**WHAT TO WORK ON**
[1] Summarize the computational lexicology article in two sentences.
[2] Please carry the computational lexicology article on past its last sentence.

**QUOTED PASSAGE**
------------------------------------------------------------------------

Difference between revisions of "Computational Lexicology"

Latest revision as of 04:14, 25 June 2012

Computational Lexicology is the use of computers in the study of the lexicon. It has been more narrowly described by others (Amsler, 1980) as the use of computers in the study of machine-readable dictionaries. It is distinguished from Computational Lexicography, which more properly would be the use of computers in the construction of dictionaries, though some researchers have used Computational Lexicography as synonymous with Computational Lexicology.

History

In any case, it was the appearance of machine-readable dictionaries (MRDs) that gave Computational Lexicology its start as a separate discipline within Computational Linguistics. The first widely distributed MRDs were the Merriam-Webster Seventh Collegiate (W7) and the Merriam-Webster New Pocket Dictionary (MPD). Both were produced by a government-funded project at Systems Development Corporation under the direction of John Olney. They were manually keyboarded as no typesetting tapes of either book were available. Originally each was distributed on multiple reels of magnetic tape as card images with each separate word of each definition on a separate punch card with numerous special codes indicating the details of its usage in the printed dictionary. Olney outlined a grand plan for the analysis of the definitions in the dictionary, but his project expired before the analysis could be carried out. Robert Amsler at the University of Texas at Austin resumed the analysis and completed a taxonomic description of the Pocket Dictionary under NSF funding, however his project expired before the taxonomic data could be distributed. Roy Byrd et al. at IBM Yorktown Heights resumed analysis of the Webster's Seventh Collegiate following Amsler's work. Finally, in the 1980s starting with initial support from Bellcore and later funded by NSF, ARDA, DARPA, DTO, and REFLEX, George Miller and Christiene Fellbaum at Princeton University completed the creation and wide distribution of a dictionary and its taxonomy in the WordNet project, which today stands as the most widely distributed computational lexicology resource.

------------------------------------------------------------------------

**RECORD EXTRACTS**
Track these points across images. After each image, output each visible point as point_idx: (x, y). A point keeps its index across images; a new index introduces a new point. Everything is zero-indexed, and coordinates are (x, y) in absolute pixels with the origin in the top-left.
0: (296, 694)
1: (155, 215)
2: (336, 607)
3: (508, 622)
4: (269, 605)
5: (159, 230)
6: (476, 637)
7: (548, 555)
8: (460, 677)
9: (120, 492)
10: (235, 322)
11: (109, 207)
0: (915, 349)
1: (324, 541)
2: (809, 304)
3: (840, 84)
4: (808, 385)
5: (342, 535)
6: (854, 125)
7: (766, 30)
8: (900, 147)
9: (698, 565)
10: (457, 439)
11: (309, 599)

------------------------------------------------------------------------

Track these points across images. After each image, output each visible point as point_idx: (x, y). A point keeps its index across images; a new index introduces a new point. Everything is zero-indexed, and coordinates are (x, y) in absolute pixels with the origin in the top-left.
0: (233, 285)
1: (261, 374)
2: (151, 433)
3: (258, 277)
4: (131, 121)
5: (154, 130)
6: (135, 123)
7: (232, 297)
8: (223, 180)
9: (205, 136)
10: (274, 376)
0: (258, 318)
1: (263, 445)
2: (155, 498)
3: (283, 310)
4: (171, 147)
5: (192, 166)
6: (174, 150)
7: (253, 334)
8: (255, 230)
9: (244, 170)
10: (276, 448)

------------------------------------------------------------------------

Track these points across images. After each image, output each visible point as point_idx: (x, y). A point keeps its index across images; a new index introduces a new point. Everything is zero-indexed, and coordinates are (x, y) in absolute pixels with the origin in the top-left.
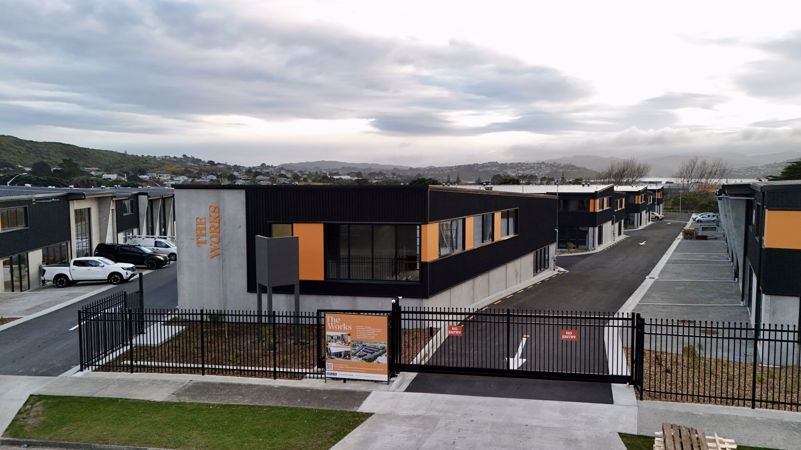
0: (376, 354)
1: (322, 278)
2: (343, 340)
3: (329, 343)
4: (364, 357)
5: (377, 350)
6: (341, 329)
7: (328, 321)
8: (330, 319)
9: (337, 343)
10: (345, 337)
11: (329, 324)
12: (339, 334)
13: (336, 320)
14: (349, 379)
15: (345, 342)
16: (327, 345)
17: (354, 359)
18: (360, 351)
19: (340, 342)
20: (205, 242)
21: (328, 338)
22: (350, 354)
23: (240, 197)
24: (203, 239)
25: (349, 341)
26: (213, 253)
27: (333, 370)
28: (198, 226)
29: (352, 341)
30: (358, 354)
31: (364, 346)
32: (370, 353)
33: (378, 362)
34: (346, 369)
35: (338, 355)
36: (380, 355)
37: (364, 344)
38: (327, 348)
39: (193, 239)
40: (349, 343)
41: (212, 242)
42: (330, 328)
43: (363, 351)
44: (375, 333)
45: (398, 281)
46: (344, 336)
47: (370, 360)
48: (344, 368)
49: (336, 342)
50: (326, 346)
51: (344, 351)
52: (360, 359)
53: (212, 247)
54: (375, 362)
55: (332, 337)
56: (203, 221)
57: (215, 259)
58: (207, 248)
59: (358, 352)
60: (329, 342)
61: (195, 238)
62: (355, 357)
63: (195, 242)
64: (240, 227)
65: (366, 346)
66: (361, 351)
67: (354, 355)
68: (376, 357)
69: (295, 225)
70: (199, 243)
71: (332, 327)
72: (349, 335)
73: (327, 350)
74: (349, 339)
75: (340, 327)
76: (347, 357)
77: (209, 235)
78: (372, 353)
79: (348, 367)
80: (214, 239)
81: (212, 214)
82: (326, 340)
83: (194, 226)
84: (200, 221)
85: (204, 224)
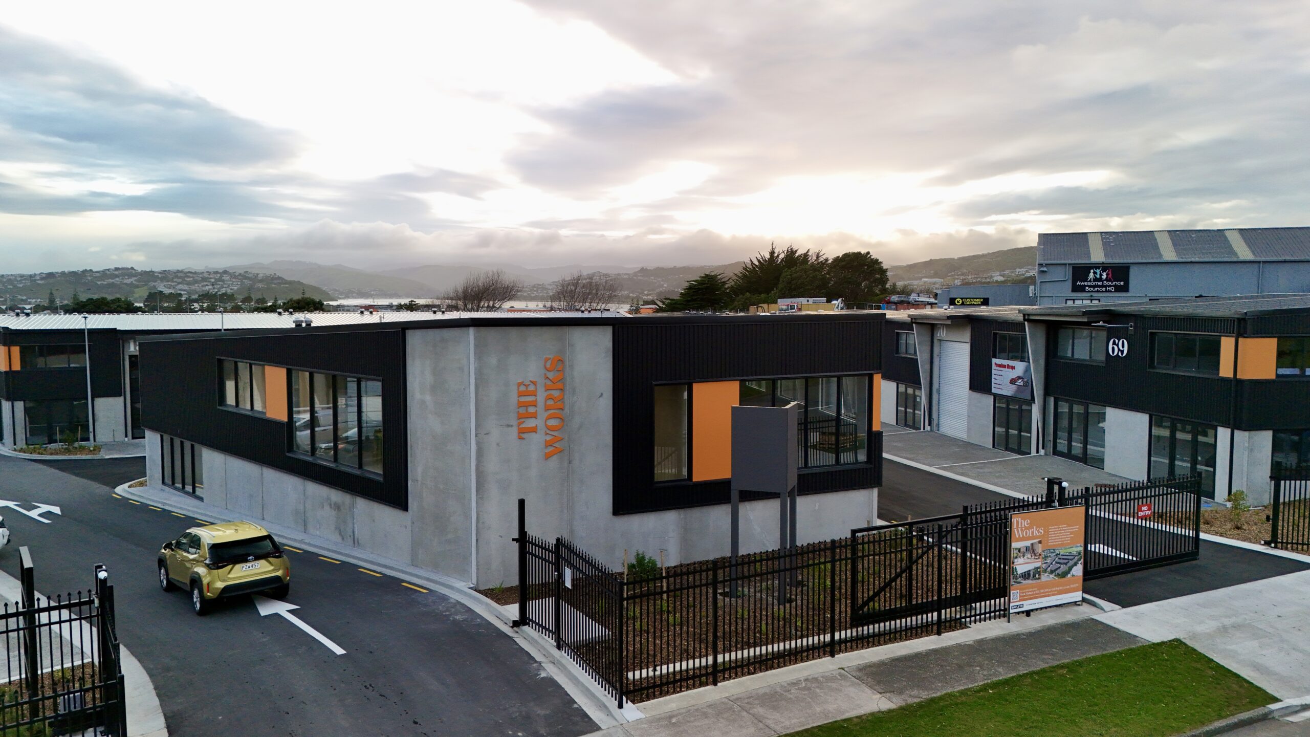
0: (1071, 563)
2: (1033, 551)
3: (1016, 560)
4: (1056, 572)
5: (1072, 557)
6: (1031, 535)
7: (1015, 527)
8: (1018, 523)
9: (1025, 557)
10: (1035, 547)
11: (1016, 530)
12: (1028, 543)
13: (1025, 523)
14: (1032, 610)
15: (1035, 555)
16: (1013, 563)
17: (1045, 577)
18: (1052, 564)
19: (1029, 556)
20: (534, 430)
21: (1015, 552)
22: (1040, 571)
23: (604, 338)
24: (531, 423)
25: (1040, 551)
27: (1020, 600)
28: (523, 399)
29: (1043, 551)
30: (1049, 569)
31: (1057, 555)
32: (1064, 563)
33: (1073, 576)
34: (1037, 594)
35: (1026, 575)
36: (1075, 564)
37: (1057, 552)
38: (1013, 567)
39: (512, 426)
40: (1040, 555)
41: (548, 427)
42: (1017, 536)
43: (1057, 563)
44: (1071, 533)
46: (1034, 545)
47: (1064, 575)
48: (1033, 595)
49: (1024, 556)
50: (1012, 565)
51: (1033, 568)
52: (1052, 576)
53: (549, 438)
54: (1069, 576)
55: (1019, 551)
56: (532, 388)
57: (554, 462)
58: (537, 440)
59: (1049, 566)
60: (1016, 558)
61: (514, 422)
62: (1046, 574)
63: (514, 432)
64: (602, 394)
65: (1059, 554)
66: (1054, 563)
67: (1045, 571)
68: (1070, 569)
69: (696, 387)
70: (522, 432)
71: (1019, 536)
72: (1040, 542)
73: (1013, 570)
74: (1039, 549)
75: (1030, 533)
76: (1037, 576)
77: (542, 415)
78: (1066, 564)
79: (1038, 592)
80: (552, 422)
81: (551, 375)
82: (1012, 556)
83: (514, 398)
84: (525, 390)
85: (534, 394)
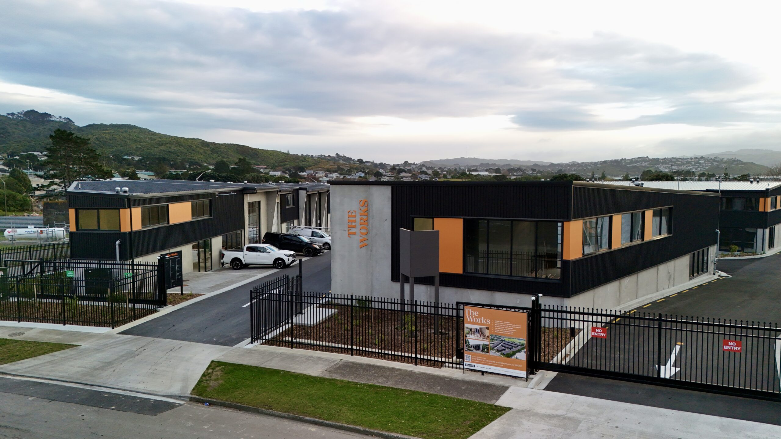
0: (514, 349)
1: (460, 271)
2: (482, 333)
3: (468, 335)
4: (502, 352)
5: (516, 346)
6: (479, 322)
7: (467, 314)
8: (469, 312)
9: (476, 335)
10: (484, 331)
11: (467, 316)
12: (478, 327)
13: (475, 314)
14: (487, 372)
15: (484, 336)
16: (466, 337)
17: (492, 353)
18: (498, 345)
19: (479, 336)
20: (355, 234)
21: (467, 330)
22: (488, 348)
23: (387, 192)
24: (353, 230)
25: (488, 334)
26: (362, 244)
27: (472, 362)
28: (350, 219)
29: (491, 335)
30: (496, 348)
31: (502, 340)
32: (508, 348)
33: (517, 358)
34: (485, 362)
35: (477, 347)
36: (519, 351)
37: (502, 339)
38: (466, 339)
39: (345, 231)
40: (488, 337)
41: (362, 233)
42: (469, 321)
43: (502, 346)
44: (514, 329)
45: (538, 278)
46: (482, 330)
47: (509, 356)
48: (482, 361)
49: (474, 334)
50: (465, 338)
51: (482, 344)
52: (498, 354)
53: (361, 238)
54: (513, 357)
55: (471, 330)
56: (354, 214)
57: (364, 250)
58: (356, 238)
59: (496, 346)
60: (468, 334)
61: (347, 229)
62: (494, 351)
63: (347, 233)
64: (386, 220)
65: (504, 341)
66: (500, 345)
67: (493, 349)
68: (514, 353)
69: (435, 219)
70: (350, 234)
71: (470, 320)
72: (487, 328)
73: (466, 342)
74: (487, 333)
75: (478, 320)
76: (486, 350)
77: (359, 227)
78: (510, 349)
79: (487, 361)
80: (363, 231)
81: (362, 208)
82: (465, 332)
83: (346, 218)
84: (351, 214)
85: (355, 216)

------------------------------------------------------------------------

**EXPECTED OUTPUTS**
[1] Computational Lexicology is the use of computers in the study of the lexicon, distinguished from Computational Lexicography, which more properly means using computers to construct dictionaries. It began as a separate discipline with the appearance of machine-readable dictionaries, and after earlier projects on the Merriam-Webster dictionaries, researchers at Princeton University completed the WordNet project, which today stands as the most widely distributed computational lexicology resource.

[2]
Computational lexicology has contributed to our understanding of the content and limitations of print dictionaries for computational purposes. Basically, almost every portion of a print dictionary entry has been studied ranging from:

what constitutes a headword - used to generate spelling correction lists;
what variants and inflections the headword forms - use to empirically understand morphology;
how the headword is delimited into syllables;
how the headword is pronounced - used in speech generation systems;
the parts of speech the headword takes on - used for POS taggers;
any special subject or usage codes assigned to the headword - used to identify text document subject matter;
the headword's definitions and their syntax - used as an aid to disambiguation of word in context;
the etymology of the headword and its use to characterize vocabulary by languages of origin - used to characterize text vocabulary as to its languages of origin;
the example sentences;
the run-ons (additional words and multi-word expressions that are formed from the headword); and
related words such as synonyms and antonyms.

Many computational linguists were disenchanted with print dictionaries as a resource for computational linguistics because they lacked sufficient syntactic and semantic information for computer programs. The work on computational lexicology quickly led to efforts in two additional directions.

Successors to Computational Lexicology

First, collaborative activities between computational linguists and lexicographers led to an understanding of the role that corpora played in creating dictionaries. Most computational lexicologists moved on to build large corpora to gather the basic data that lexicographers had used to create dictionaries. The ACL/DCI (Data Collection Initiative) and the LDC (Linguistic Data Consortium) went down this path. The advent of markup languages led to the creation of tagged corpora that could be more easily analyzed to create computational linguistic systems. Part-of-speech tagged corpora and semantically tagged corpora were created in order to test and develop POS taggers and word semantic disambiguation technology.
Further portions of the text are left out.